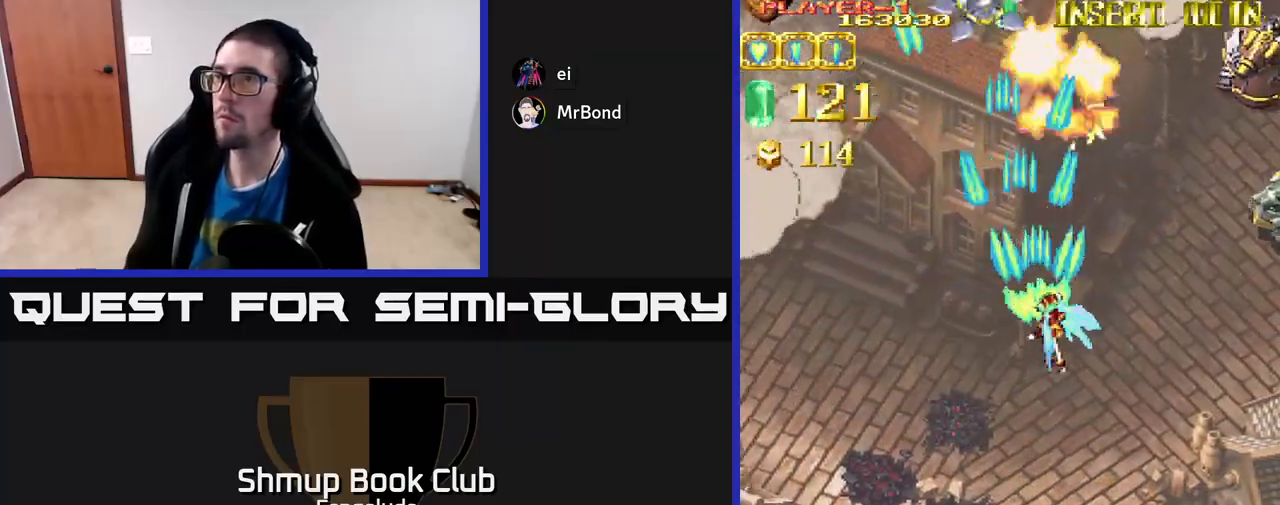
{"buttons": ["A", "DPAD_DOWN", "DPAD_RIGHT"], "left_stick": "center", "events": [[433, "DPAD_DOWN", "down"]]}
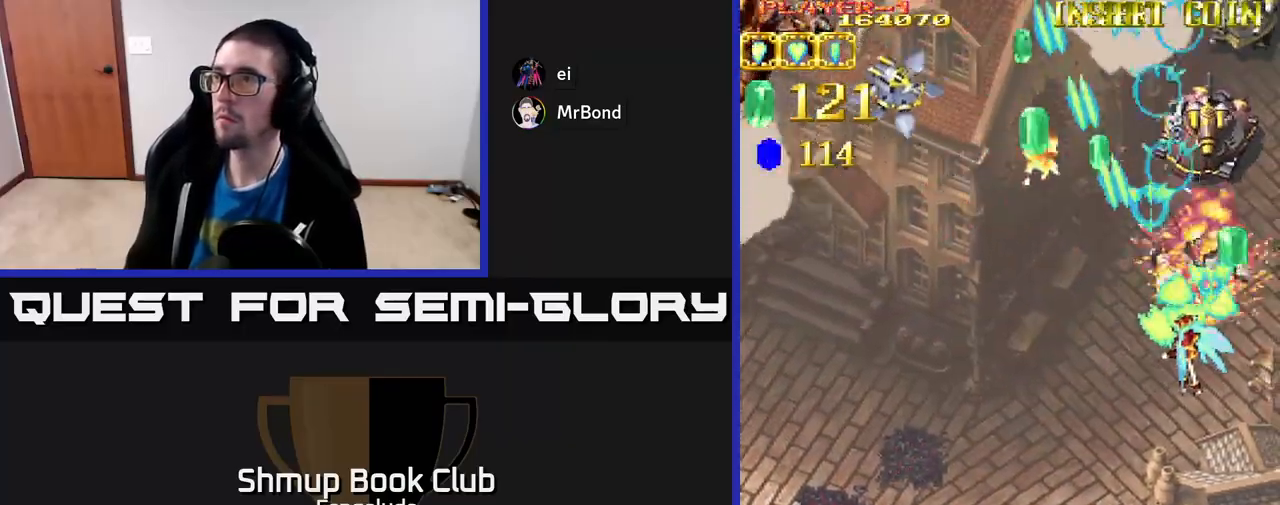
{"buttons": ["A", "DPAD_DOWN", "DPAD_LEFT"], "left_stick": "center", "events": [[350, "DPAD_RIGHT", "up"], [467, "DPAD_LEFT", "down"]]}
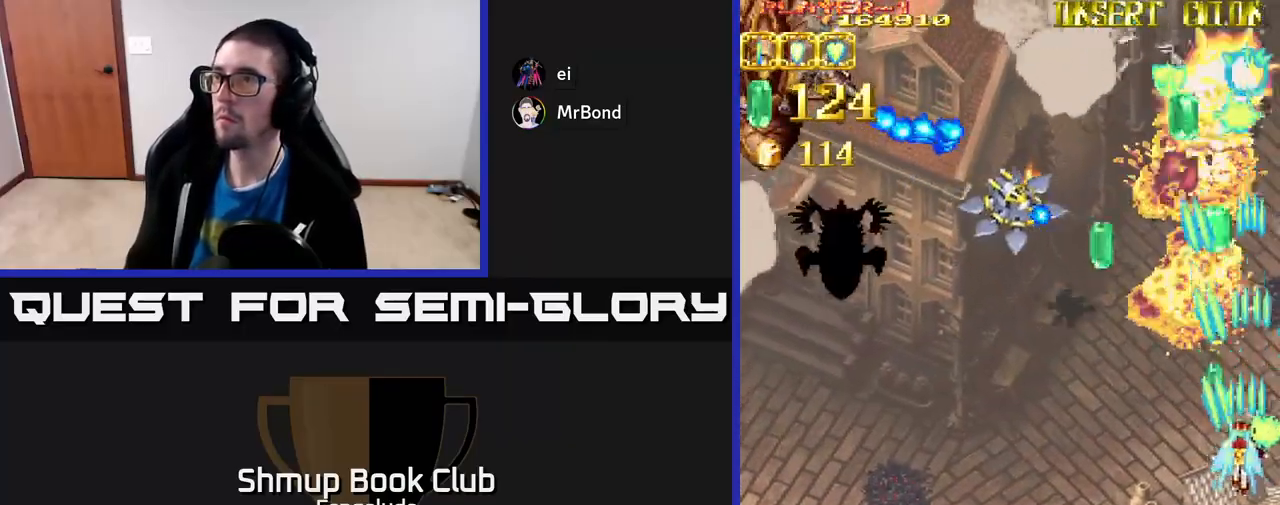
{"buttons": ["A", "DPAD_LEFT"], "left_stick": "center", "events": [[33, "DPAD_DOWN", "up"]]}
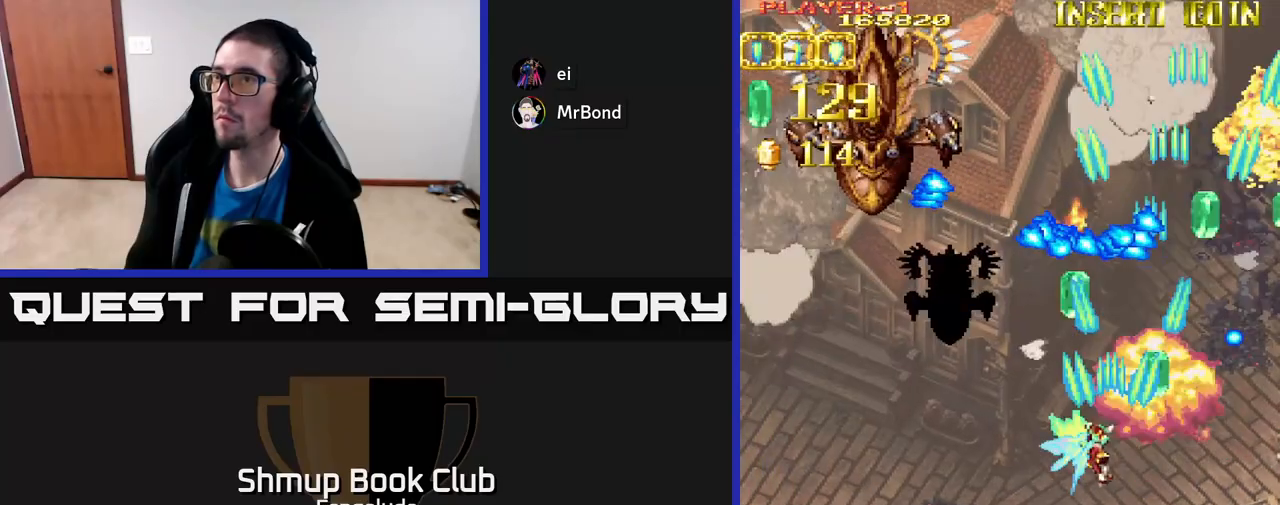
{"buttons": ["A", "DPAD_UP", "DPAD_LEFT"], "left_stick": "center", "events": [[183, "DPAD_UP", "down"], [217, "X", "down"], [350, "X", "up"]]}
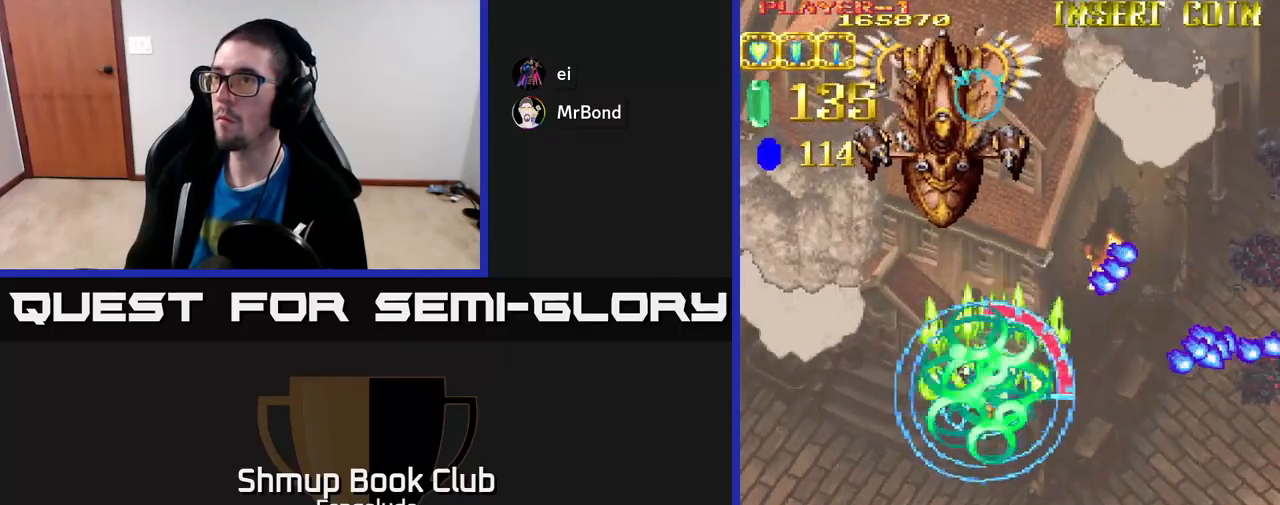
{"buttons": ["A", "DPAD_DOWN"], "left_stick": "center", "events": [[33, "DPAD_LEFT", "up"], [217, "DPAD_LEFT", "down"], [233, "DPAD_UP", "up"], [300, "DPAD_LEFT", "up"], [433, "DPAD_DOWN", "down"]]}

===============

Repeat the data word for word. Skip the pictures.

{"buttons": ["A", "DPAD_DOWN", "DPAD_RIGHT"], "left_stick": "center", "events": [[433, "DPAD_DOWN", "down"]]}
{"buttons": ["A", "DPAD_DOWN", "DPAD_LEFT"], "left_stick": "center", "events": [[350, "DPAD_RIGHT", "up"], [467, "DPAD_LEFT", "down"]]}
{"buttons": ["A", "DPAD_LEFT"], "left_stick": "center", "events": [[33, "DPAD_DOWN", "up"]]}
{"buttons": ["A", "DPAD_UP", "DPAD_LEFT"], "left_stick": "center", "events": [[183, "DPAD_UP", "down"], [217, "X", "down"], [350, "X", "up"]]}
{"buttons": ["A", "DPAD_DOWN"], "left_stick": "center", "events": [[33, "DPAD_LEFT", "up"], [217, "DPAD_LEFT", "down"], [233, "DPAD_UP", "up"], [300, "DPAD_LEFT", "up"], [433, "DPAD_DOWN", "down"]]}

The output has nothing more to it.